SET OF TASKS.
• a. Answer these questions from the sherpa-onnx Japanese model page, one per line:
(i) On which speech corpus was the model trained, and how many hours of speech does it contain?
(ii) What size is model.int8.onnx after downloading?
(iii) What command should Windows users run if they get encoding issues?
• b. Name each entry that the sherpa-onnx Japanese model page shows inside the downloaded model directory, along with its size.

DOCUMENT SECTION.
Japanese
Hint
Please refer to Installation to install sherpa-onnx before you read this section.
This page lists offline CTC models from NeMo for Japanese.
sherpa-onnx-nemo-parakeet-tdt_ctc-0.6b-ja-35000-int8 (Japanese, 日语)
This model is converted from https://huggingface.co/nvidia/parakeet-tdt_ctc-0.6b-ja.
You can find the code for exporting the model from NeMo to sherpa-onnx at https://github.com/k2-fsa/sherpa-onnx/tree/master/scripts/nemo/parakeet-tdt_ctc-0.6b-ja.
The model was trained on ReazonSpeech v2.0 speech corpus containing more than 35k hours of natural Japanese speech.
In the following, we describe how to download it and use it with sherpa-onnx.
Download the model
Please use the following commands to download it.
wget https://github.com/k2-fsa/sherpa-onnx/releases/download/asr-models/sherpa-onnx-nemo-parakeet-tdt_ctc-0.6b-ja-35000-int8.tar.bz2
tar xvf sherpa-onnx-nemo-parakeet-tdt_ctc-0.6b-ja-35000-int8.tar.bz2
rm sherpa-onnx-nemo-parakeet-tdt_ctc-0.6b-ja-35000-int8.tar.bz2
You should see something like below after downloading:
ls -lh sherpa-onnx-nemo-parakeet-tdt_ctc-0.6b-ja-35000-int8/
total 1310808
-rw-r--r-- 1 fangjun staff 625M Jul 9 11:11 model.int8.onnx
drwxr-xr-x 5 fangjun staff 160B Jul 9 14:22 test_wavs
-rw-r--r-- 1 fangjun staff 28K Jul 9 14:21 tokens.txt
Decode wave files
Hint
It supports decoding only wave files of a single channel with 16-bit encoded samples, while the sampling rate does not need to be 16 kHz.
cd /path/to/sherpa-onnx
./build/bin/sherpa-onnx-offline \
--nemo-ctc-model=./sherpa-onnx-nemo-parakeet-tdt_ctc-0.6b-ja-35000-int8/model.int8.onnx \
--tokens=./sherpa-onnx-nemo-parakeet-tdt_ctc-0.6b-ja-35000-int8/tokens.txt \
./sherpa-onnx-nemo-parakeet-tdt_ctc-0.6b-ja-35000-int8/test_wavs/test_ja_1.wav
Note
Please use ./build/bin/Release/sherpa-onnx-offline.exe
for Windows.
Caution
If you use Windows and get encoding issues, please run:
CHCP 65001
in your commandline.

GIVEN MATERIAL.
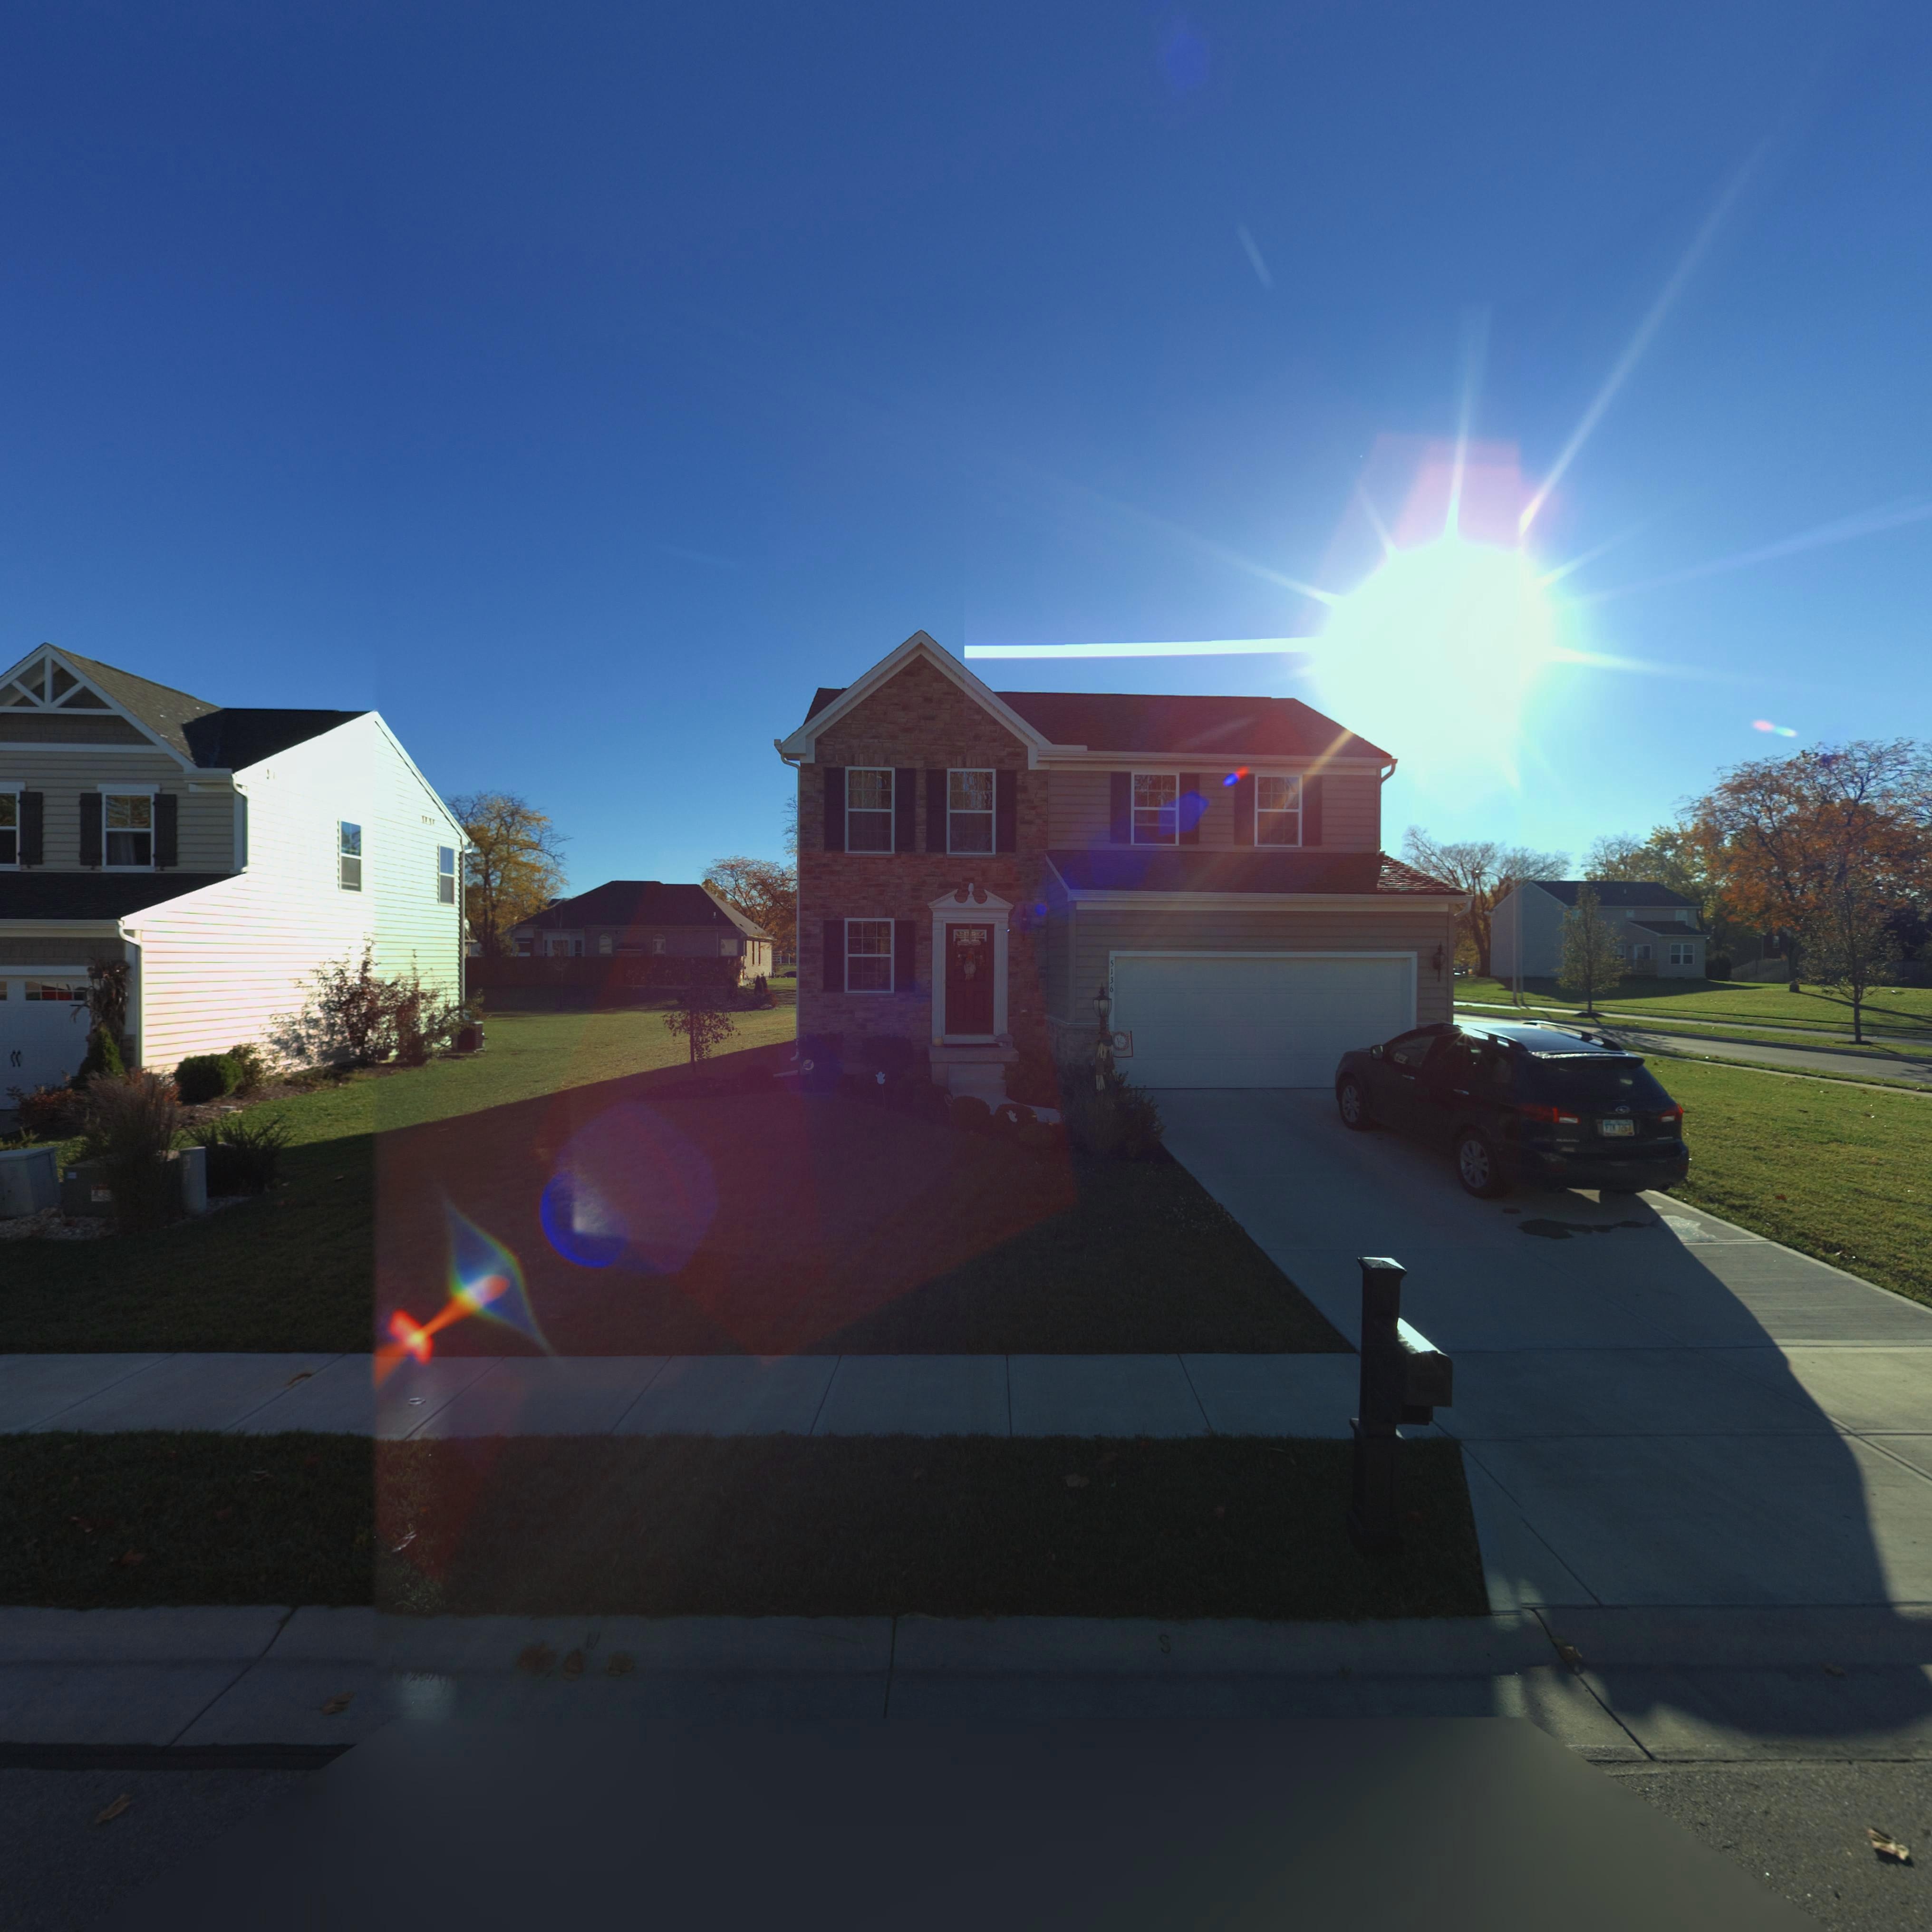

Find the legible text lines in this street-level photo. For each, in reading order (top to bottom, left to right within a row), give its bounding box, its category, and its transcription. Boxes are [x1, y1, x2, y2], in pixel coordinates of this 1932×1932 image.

[1109, 959, 1115, 993] StreetNumber: 5136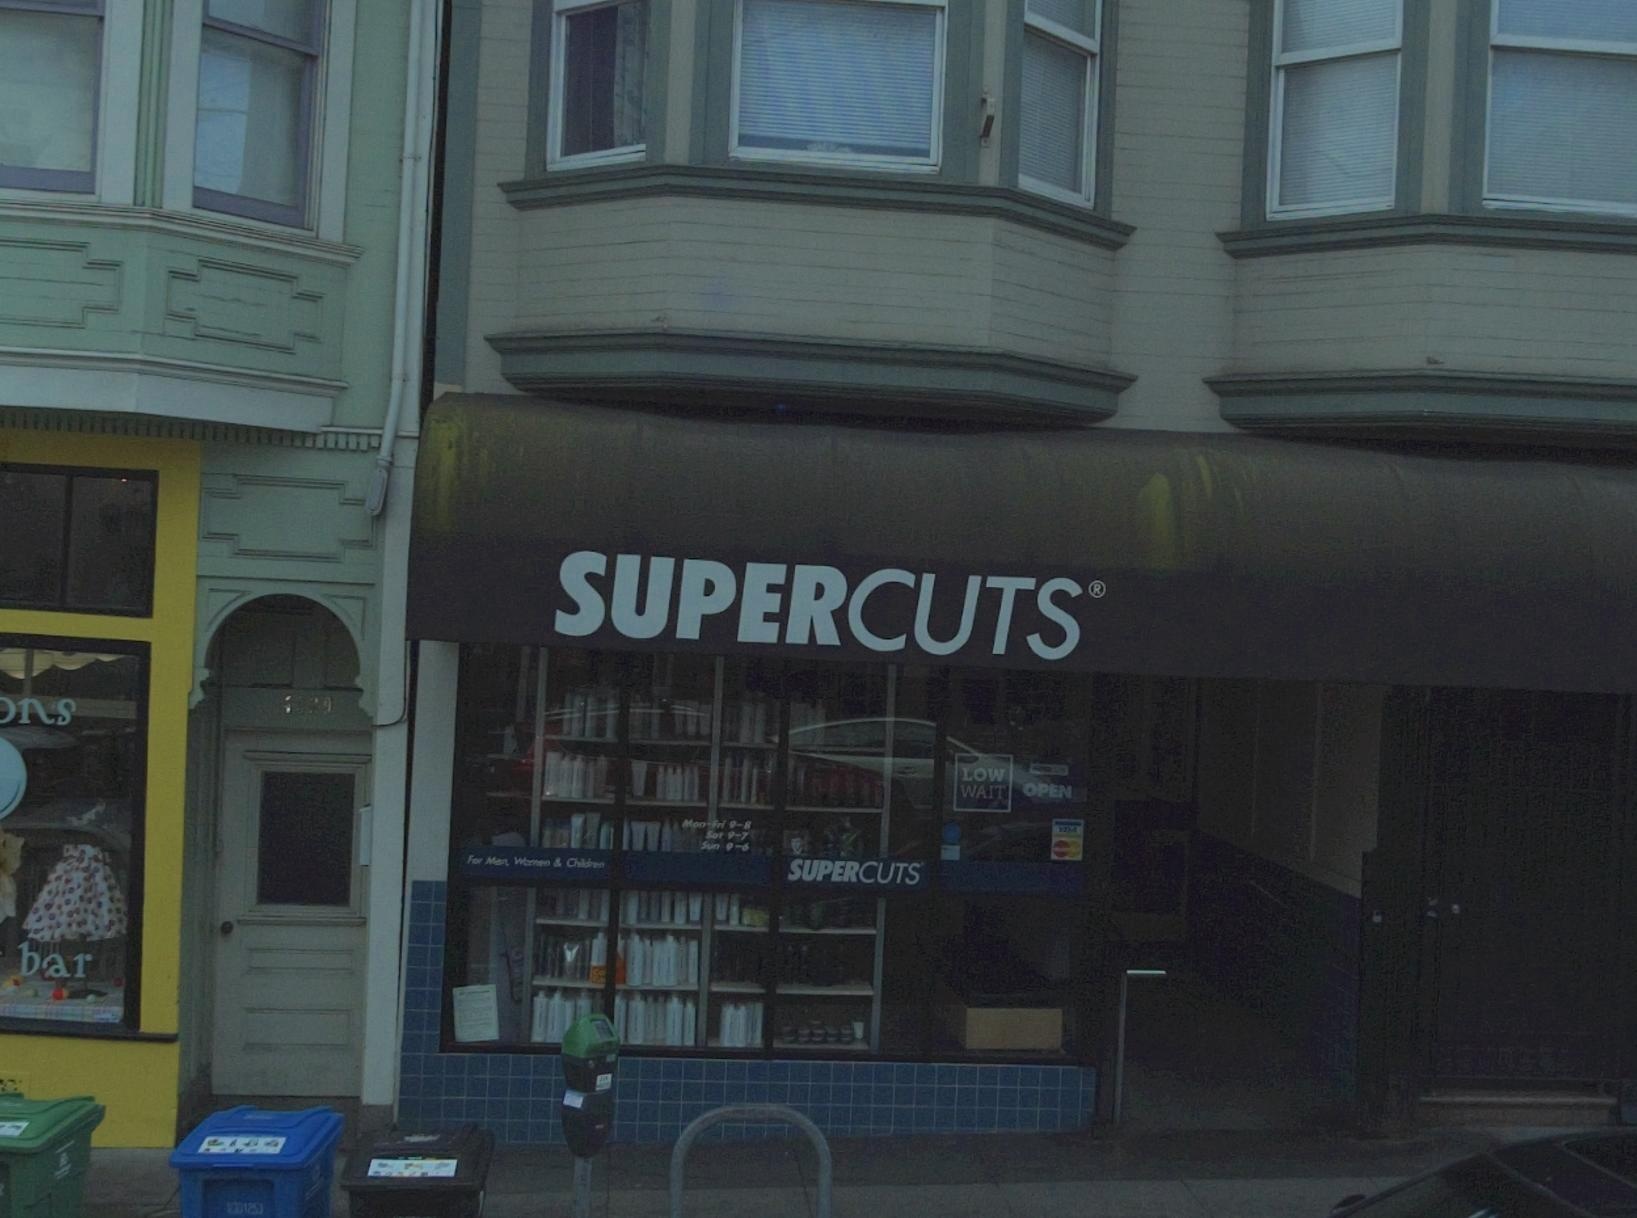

THE RESULTS.
• a.
(i) ReazonSpeech v2.0, with more than 35k hours of natural Japanese speech.
(ii) 625M.
(iii) CHCP 65001.

• b.
model.int8.onnx (625M)
test_wavs (160B)
tokens.txt (28K)